高校演劇関東ブロックの都県代表8校が参加するもので、同劇場では3年目。過去2年は区内代表中学1校が特別出演していたが、今年は有志による「足立区立中学校選抜」を結成。7校から集まった27人が参加した。
足立区は区立中学37校中14校に演劇部があるが、シアター1010の舞台に立つ機会は皆無に近い。同劇場での最後のサマフェスにあたり、区立中学校教育研究会演劇部会の横山淳子部長(東綾瀬中)が、「いろいろな学校に経験させたい」と選抜を呼び掛けた。
演目は「夕鶴」を題材にした「泥鶴」(作/辰嶋幸夫)。助けてくれた人間の男に恋した鶴・どろが、柳の妖怪の力で人間になり、婚約者を殺して男を手に入れようとする物語だ。幕が開くなり展開する情念の世界に、客席からは感嘆の声も。
4月に結成、本格的な稽古は夏休みから。初対面の他校の生徒たちとの共同作業は困難も多かったが、高校生の観客を前に、堂々と演じ切った。

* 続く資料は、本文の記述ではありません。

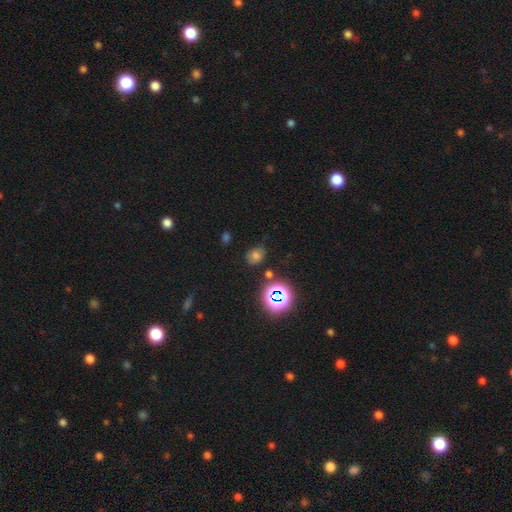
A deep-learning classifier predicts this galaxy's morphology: Q: Smooth or featured?
A: smooth (64%); runner-up: star or artifact (26%)
Q: How rounded?
A: round (50%); runner-up: in between (49%)
Q: Merging?
A: none (75%); runner-up: minor disturbance (17%)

隊長で主役のどろを演じた田中智恵さん(東綾瀬中3年)は「仲良くなるには時間がかかったし、先生たちも違うので緊張したが、このメンバーでやって良かった」と充実感を語る。副隊長の内藤詩織さん(第十四中3年)は「友達同士のごたごたもあって大変だったが、最後はみんな仲良くできてよかった」。同じく副隊長で唯一の男子、野崎将太くん(青井中2年)は、「女子の中で最初は抵抗があったが、いざ練習すると関係なかった」と振り返る。
柳役の八戸舞実さん(東綾瀬中3年)は「尊敬していた先輩がやった役。プレッシャーもあったがうれしい」。女2人が取り合う男を演じた李ソルギさん(同)は「男役は動作が難しかったが、どろが一緒に稽古してくれた」。軽い気持ちで参加したという恋敵役の菱沼沙希さん(蒲原中2年)は「体調を崩した時、心配してもらった」。
「中学生とは思えない舞台だった」と賛辞を贈られたメンバーたち。楽屋で全員が達成感に涙をにじませていた。